Neutering of pets can be a very emotive topic with a pet owner being bombarded with lots of advice, some more accurate than others, and we can help you make the right decision for your pet and his or her situation.

Download our Kitten Neutering Information Sheet here

Male Neutering/Castration
Male neutering or castration involves the surgical removal of the testicles. We usually perform this at around 4 months to a year old though it can obviously be done at any age if needs be.

After the castration operation your nurse or vet will advise on care for your pet in both the short term and longer term.

What are the benefits of neutering a male cat?

The castration of male cats is performed for both behavioural and health reasons

  • Behavioural benfits include reducing antisocial behaviours such as aggression or high sex drive
  • Reduces the risk of running away and possibly being hit by a car (the risk of being run over is higher in non-castrated male cats).
  • Health benefits mainly relate to disease of the male reproductive tract, e.g. removing the risk of testicular cancer.
  • Reduced risk of fighting 


Female Neutering/ Spay / Ovariohysterechtomy
The neutering operation in female pets is commonly referred to as 'spaying'. In this operation the ovaries and the uterus (or womb) are removed surgically.
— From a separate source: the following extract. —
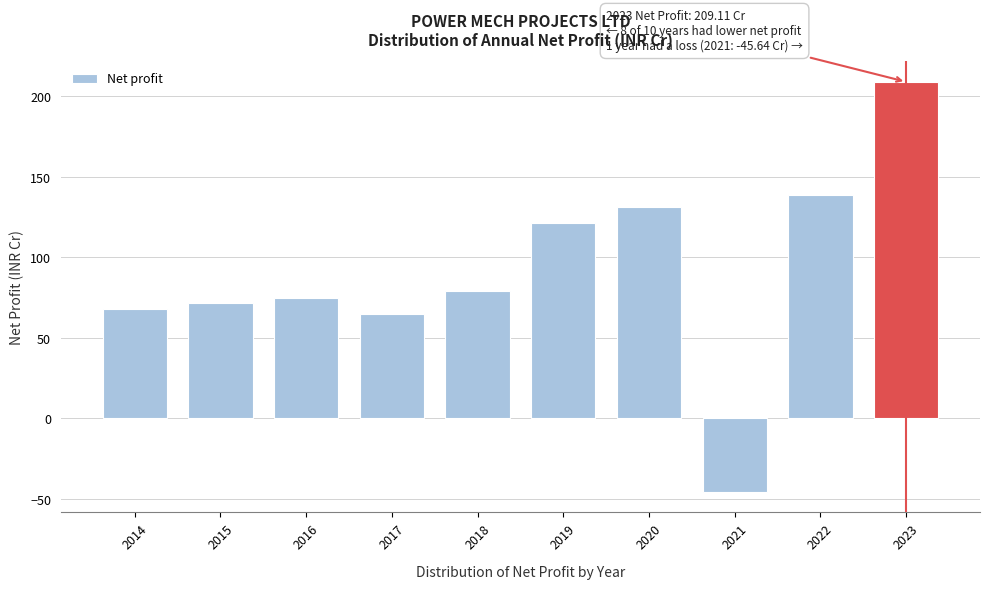

Reading left to right, extract all data points from this chart.

2014=68.1	2015=71.4	2016=75.1	2017=64.7	2018=79.4	2019=121.6	2020=131.3	2021=-45.6	2022=139.0	2023=209.1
Clearly this means the female will be unable to have kittens.

What are the benefits of neutering a female cat?

  • Spaying removes the risk of having an unwanted litter
  • it avoids your cat going through a 'season' and attracting male cats which can prove to be a nuisance.  (When cats are not neutered this can happen every 3 weeks in the breeding season of March to October)
  • The risk of life threatening diseases such as cancer of the mammary glands, womb and ovaries is reduced or removed completely, and it removes the risk of pyometra which is a serious condition that can be life threatening.

What is involved in neutering a female cat?
The spaying operation itself is more involved than the male castrate but it is done in such a way as to allow the cat to return to its normal lifestyle in as short a time as possible. Your vet or nurse will advise on care of your pet in the period after the procedure is performed in order than the risk of any complications is minimised.

Overall we believe that unless a cat is to be used for breeding purposes then neutering is strongly recommended. We don't see many cats owned by vets and nurses who aren't neutered.